School of Data and Computer Science, Shandong Women's University, Jinan, China.
Neural Netw. 2023 Nov;168:531-538. doi: 10.1016/j.neunet.2023.09.043. Epub 2023 Sep 29.
A significant amount of textual data has been produced in the biomedical area recently as a result of the advancement of biomedical technologies. Large-scale biomedical data can be automatically obtained with the help of distant supervision. However, the noisy data brought by distant supervision methods makes relation extraction tasks more difficult. Previous work has focused more on how to restore mislabeled relationships, but little attention has been paid to the importance of labeled entity locations for relationship extraction tasks. In this paper, we present a "four-stage" model based on BioBERT and Multi-Instance Learning by using entity position markers. Firstly, the sentence is marked with position. Secondly, BioBERT, a biomedical pre-trained language model, is used in the final sentence feature vector representation not only with the global position marker but also with the start and end marker of both the head and tail entity. Thirdly, the aggregation of sentence vectors in the bag is used as the vector feature of the bag by three aggregation methods, and the performance of different sentence feature vectors combined with different bag encoding methods is discussed. At last, relation classification is performed at the bag level. According to experimental results, the presented model significantly outperforms all baseline models and contributes to noise reduction. In addition, different bag encoding methods need to match corresponding sentence encoding representation to achieve the best performance.

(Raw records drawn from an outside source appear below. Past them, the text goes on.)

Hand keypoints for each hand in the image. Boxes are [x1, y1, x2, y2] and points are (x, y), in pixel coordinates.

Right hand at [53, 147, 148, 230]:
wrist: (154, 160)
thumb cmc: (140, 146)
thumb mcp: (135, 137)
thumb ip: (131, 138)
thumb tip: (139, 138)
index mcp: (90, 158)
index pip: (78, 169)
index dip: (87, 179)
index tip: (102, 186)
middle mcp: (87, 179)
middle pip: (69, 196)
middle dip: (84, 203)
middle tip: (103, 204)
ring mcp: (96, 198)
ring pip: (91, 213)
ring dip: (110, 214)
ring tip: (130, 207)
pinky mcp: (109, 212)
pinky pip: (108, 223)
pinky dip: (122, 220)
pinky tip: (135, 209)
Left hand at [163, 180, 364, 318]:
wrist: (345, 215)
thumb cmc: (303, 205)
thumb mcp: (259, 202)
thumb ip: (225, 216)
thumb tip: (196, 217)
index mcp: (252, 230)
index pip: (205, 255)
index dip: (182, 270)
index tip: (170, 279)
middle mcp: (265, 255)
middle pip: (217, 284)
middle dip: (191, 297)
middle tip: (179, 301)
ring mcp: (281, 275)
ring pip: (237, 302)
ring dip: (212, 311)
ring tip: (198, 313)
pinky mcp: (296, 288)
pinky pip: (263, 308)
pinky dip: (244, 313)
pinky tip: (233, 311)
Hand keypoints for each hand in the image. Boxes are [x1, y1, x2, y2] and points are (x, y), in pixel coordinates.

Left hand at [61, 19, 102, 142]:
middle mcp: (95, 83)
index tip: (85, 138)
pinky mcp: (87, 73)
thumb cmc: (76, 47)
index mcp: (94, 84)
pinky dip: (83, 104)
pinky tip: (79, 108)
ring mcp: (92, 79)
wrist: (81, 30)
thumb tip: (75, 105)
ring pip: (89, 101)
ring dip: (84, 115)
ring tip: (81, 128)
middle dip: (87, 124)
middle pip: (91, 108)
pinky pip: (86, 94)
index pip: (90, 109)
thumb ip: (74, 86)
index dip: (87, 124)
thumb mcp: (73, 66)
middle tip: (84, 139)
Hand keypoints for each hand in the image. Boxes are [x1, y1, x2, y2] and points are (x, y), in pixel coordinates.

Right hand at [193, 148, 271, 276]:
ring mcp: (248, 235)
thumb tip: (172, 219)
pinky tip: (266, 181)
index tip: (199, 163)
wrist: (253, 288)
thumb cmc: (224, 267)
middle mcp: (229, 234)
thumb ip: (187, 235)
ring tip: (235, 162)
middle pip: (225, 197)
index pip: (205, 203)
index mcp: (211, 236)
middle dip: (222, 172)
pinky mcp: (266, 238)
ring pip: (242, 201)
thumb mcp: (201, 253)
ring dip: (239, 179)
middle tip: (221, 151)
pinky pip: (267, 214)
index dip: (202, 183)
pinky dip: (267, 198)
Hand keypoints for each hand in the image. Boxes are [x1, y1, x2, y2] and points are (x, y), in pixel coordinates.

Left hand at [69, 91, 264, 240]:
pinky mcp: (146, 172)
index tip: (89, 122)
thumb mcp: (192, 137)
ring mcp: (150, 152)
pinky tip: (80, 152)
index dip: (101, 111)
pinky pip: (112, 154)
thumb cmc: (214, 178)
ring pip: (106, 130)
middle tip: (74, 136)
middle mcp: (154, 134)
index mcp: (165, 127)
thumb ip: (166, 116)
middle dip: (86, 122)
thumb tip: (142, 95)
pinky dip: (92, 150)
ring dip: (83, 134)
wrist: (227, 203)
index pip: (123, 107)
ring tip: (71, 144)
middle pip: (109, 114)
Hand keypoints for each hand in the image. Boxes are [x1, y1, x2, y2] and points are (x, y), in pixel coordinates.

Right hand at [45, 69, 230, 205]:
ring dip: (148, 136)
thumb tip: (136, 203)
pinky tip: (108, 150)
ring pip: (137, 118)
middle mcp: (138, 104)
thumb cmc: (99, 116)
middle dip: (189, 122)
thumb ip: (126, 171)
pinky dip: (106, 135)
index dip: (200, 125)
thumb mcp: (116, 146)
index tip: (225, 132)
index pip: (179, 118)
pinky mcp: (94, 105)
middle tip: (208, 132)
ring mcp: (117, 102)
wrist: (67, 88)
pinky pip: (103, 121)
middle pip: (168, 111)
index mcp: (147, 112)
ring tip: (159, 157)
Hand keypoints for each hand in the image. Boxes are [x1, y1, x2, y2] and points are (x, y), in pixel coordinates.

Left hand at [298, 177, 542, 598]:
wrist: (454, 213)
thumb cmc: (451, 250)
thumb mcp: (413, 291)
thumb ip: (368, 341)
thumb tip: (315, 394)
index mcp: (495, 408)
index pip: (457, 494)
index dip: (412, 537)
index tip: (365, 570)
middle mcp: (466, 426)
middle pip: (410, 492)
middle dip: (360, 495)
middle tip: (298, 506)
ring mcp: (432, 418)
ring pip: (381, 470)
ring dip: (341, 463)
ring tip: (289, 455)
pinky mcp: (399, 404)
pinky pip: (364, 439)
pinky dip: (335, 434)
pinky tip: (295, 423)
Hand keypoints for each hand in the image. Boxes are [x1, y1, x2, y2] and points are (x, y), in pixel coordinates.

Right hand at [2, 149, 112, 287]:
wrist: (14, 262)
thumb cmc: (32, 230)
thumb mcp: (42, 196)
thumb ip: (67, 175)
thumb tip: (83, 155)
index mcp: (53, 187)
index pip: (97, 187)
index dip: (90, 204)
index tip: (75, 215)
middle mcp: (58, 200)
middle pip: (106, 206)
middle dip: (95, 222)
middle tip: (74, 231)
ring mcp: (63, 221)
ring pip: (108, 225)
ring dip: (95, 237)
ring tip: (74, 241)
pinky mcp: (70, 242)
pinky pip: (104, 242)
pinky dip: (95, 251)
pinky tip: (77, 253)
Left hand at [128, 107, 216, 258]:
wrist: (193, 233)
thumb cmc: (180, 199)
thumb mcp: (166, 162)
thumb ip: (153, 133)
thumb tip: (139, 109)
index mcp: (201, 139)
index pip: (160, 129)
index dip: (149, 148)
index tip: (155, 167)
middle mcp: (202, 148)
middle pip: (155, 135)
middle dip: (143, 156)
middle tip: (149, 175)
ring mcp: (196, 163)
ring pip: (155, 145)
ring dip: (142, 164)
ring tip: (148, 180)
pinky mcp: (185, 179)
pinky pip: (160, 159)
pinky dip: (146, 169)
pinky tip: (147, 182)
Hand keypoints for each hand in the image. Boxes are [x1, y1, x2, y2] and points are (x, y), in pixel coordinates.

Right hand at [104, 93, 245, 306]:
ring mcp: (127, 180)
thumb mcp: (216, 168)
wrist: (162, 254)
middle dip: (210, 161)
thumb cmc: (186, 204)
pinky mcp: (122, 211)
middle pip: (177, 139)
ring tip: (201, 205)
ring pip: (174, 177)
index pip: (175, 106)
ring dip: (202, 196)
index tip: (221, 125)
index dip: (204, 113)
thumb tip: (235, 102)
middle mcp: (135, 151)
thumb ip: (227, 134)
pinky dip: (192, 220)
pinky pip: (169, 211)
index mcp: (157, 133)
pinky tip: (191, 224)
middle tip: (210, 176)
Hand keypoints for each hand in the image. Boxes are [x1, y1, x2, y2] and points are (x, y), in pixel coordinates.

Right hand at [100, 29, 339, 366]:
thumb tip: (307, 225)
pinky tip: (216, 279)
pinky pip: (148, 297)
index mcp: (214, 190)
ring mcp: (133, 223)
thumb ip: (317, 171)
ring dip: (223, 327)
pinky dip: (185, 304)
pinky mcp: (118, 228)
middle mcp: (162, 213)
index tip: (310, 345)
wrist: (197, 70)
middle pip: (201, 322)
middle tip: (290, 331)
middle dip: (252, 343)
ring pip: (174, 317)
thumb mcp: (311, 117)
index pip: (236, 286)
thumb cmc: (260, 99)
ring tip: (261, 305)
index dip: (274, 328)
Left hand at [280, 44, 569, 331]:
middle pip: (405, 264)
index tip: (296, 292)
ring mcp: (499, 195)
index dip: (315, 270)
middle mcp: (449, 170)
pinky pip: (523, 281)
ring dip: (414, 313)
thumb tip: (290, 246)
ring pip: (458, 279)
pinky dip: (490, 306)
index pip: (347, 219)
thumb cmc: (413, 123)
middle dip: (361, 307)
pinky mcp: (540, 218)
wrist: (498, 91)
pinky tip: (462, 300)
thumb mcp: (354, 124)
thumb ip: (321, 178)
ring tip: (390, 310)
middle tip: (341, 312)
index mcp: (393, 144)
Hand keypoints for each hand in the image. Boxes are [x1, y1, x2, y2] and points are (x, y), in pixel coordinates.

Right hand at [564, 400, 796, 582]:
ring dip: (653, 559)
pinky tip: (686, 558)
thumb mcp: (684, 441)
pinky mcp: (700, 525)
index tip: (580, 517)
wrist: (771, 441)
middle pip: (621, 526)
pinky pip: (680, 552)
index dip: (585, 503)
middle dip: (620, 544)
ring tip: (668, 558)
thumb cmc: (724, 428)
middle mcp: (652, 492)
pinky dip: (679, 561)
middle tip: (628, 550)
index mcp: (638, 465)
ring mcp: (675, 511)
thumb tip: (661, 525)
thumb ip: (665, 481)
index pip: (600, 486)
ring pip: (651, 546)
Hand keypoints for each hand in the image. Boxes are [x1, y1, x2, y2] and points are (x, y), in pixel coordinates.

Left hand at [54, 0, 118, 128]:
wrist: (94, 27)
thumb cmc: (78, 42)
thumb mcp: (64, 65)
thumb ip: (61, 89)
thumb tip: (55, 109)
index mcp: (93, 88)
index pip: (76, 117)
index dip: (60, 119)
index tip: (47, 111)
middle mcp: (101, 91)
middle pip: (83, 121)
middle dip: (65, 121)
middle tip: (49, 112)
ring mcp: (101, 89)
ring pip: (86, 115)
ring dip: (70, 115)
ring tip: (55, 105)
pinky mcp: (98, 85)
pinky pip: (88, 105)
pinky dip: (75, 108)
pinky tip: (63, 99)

最近,随着生物医学技术的进步,生物医学领域产生了大量的文本数据。借助远程监督,可以自动获取大规模的生物医学数据。然而,远程监督方法带来的嘈杂数据使得关系抽取任务更加困难。以前的工作更多地关注如何恢复错误标记的关系,但很少关注标记实体位置对关系抽取任务的重要性。在本文中,我们提出了一种基于 BioBERT 和多实例学习的“四阶段”模型,该模型使用实体位置标记符。首先,对句子进行位置标记。其次,使用生物医学预训练语言模型 BioBERT,不仅使用全局位置标记符,还使用头实体和尾实体的起始和结束标记符,对最终句子特征向量表示进行标记。然后,通过三种聚合方法,将袋子中句子向量的聚合作为袋子的向量特征,并讨论不同句子特征向量与不同袋子编码方法相结合的性能。最后,在袋子级别进行关系分类。根据实验结果,所提出的模型显著优于所有基线模型,并有助于减少噪声。此外,不同的袋子编码方法需要匹配相应的句子编码表示,以达到最佳性能。